##### RECORDS FOR THE TASK #####
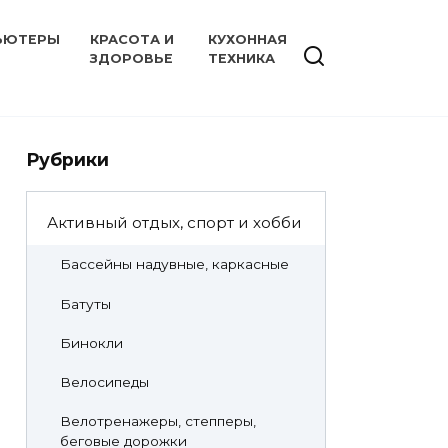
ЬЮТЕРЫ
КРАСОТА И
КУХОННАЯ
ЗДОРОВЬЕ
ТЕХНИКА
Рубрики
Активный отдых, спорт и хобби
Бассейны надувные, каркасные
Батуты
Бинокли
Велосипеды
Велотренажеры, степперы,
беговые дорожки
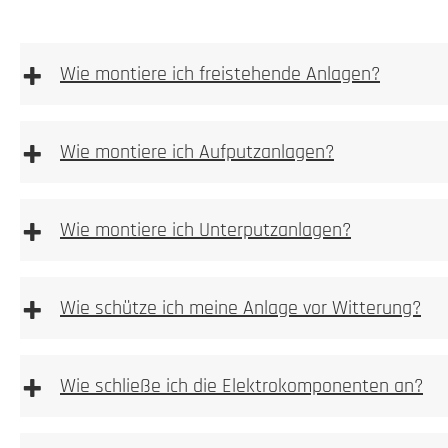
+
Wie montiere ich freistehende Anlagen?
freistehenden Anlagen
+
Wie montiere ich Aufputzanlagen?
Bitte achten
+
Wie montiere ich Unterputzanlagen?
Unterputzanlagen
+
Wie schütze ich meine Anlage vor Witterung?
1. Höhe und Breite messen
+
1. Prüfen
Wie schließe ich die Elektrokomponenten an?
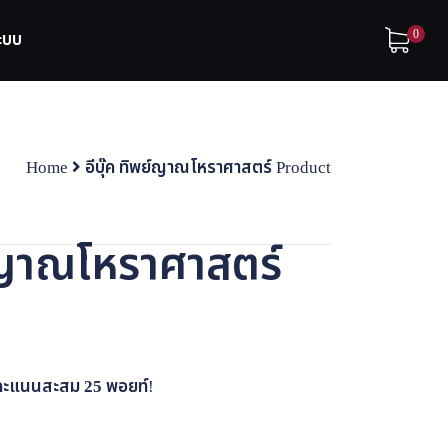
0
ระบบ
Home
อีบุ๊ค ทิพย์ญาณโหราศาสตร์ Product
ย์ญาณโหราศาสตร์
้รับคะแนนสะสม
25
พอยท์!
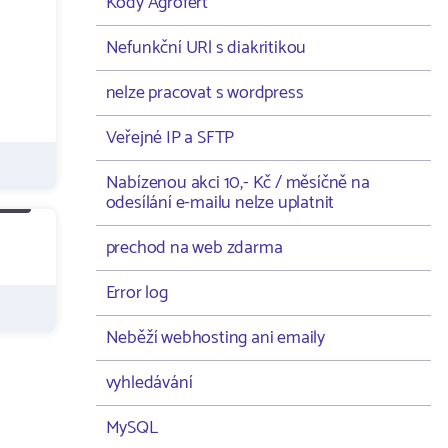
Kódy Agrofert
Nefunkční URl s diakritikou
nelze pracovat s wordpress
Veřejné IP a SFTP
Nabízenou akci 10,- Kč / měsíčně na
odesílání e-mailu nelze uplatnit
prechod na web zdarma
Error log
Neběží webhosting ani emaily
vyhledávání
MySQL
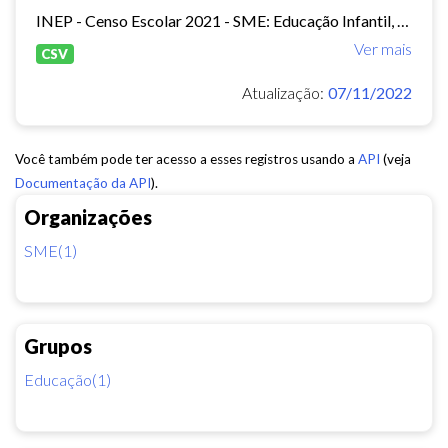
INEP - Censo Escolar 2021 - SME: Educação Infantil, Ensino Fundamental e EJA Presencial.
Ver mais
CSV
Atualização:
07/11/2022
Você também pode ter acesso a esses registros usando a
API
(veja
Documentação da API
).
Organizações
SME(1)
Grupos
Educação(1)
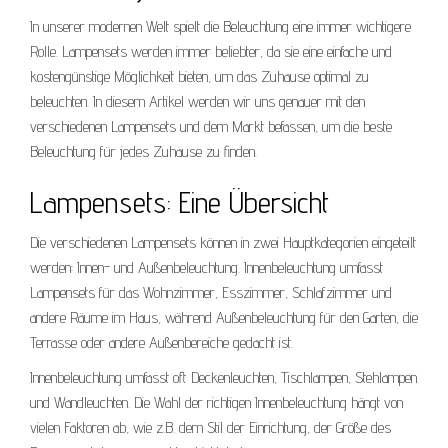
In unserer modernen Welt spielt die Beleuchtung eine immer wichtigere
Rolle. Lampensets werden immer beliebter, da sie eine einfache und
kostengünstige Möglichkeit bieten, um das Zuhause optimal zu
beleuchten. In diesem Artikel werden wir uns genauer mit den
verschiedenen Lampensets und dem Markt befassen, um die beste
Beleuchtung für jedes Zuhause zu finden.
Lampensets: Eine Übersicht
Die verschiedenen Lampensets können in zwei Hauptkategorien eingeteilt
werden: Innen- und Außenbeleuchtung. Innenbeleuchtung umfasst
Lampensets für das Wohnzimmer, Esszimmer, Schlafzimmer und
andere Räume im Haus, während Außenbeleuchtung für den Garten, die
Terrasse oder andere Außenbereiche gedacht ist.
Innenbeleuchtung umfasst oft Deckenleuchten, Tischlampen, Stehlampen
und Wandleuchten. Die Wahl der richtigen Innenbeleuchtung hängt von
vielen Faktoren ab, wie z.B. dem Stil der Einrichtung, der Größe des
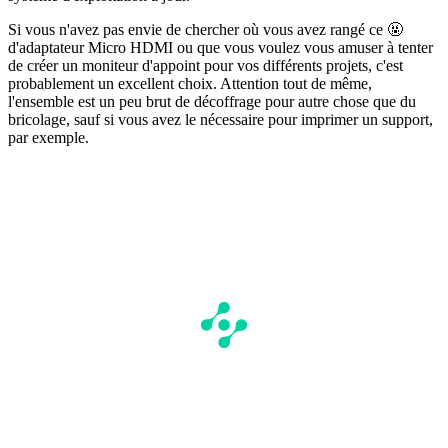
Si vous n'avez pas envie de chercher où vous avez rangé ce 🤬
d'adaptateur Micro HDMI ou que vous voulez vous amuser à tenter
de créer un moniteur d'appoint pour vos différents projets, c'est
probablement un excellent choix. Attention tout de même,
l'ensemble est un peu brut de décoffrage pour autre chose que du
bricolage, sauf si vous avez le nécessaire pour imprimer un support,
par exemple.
#####
● EXERCISE DESCRIPTION:
Write out the lines from the start of the records through the line holding "Wie schließe ich die Elektrokomponenten an?", inclusive, leaving out the pictures.

● WRITTEN SOLUTION:
ЬЮТЕРЫ
КРАСОТА И
КУХОННАЯ
ЗДОРОВЬЕ
ТЕХНИКА
Рубрики
Активный отдых, спорт и хобби
Бассейны надувные, каркасные
Батуты
Бинокли
Велосипеды
Велотренажеры, степперы,
беговые дорожки
+
Wie montiere ich freistehende Anlagen?
freistehenden Anlagen
+
Wie montiere ich Aufputzanlagen?
Bitte achten
+
Wie montiere ich Unterputzanlagen?
Unterputzanlagen
+
Wie schütze ich meine Anlage vor Witterung?
1. Höhe und Breite messen
+
1. Prüfen
Wie schließe ich die Elektrokomponenten an?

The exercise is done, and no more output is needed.